Extracted records Block Start

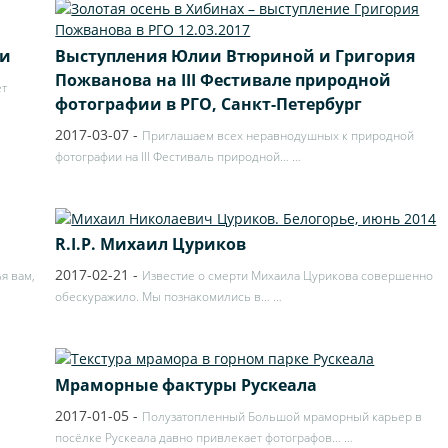
ни
Выступления Юлии Втюриной и Григория
Пожванова на III Фестивале природной
ет
фотографии в РГО, Санкт-Петербург
2017-03-07
-
Приглашаем всех неравнодушных к природной
фотографии на III Фестиваль природной…
…
R.I.P. Михаил Цуриков
2017-02-21
-
я вам,
Известие о смерти Михаила Цурикова совершенно
обескуражило. Мы познакомились в…
…
Мраморные фактуры Рускеала
2017-01-05
-
Полузатопленный Большой мраморный карьер в
посёлке Рускеала давно привлекает фотографов…
…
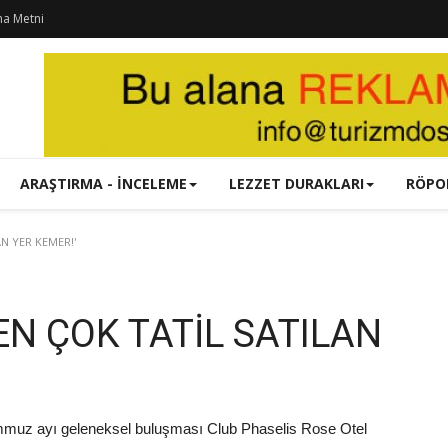
ma Metni
ARAŞTIRMA - İNCELEME
LEZZET DURAKLARI
RÖPO
N YER KEMER!'
EN ÇOK TATİL SATILAN
emmuz ayı geleneksel buluşması Club Phaselis Rose Otel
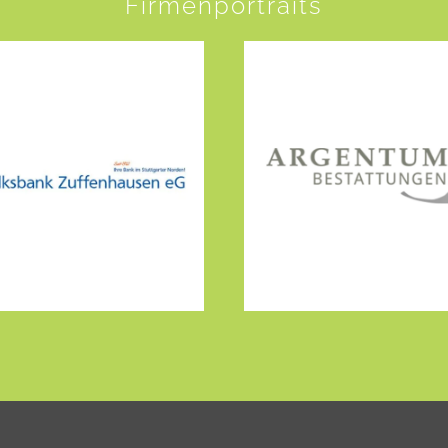
Firmenportraits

Extracted records Block End

**Your instructions**
Replace "природной" with "дикой" in the lines from the start up to and including the line with "Полузатопленный Большой мраморный карьер в", and give only those lines with everything else unchanged. Leave out the pictures.

**Answer space**
ни
Выступления Юлии Втюриной и Григория
Пожванова на III Фестивале дикой
ет
фотографии в РГО, Санкт-Петербург
2017-03-07
-
Приглашаем всех неравнодушных к дикой
фотографии на III Фестиваль дикой…
…
R.I.P. Михаил Цуриков
2017-02-21
-
я вам,
Известие о смерти Михаила Цурикова совершенно
обескуражило. Мы познакомились в…
…
Мраморные фактуры Рускеала
2017-01-05
-
Полузатопленный Большой мраморный карьер в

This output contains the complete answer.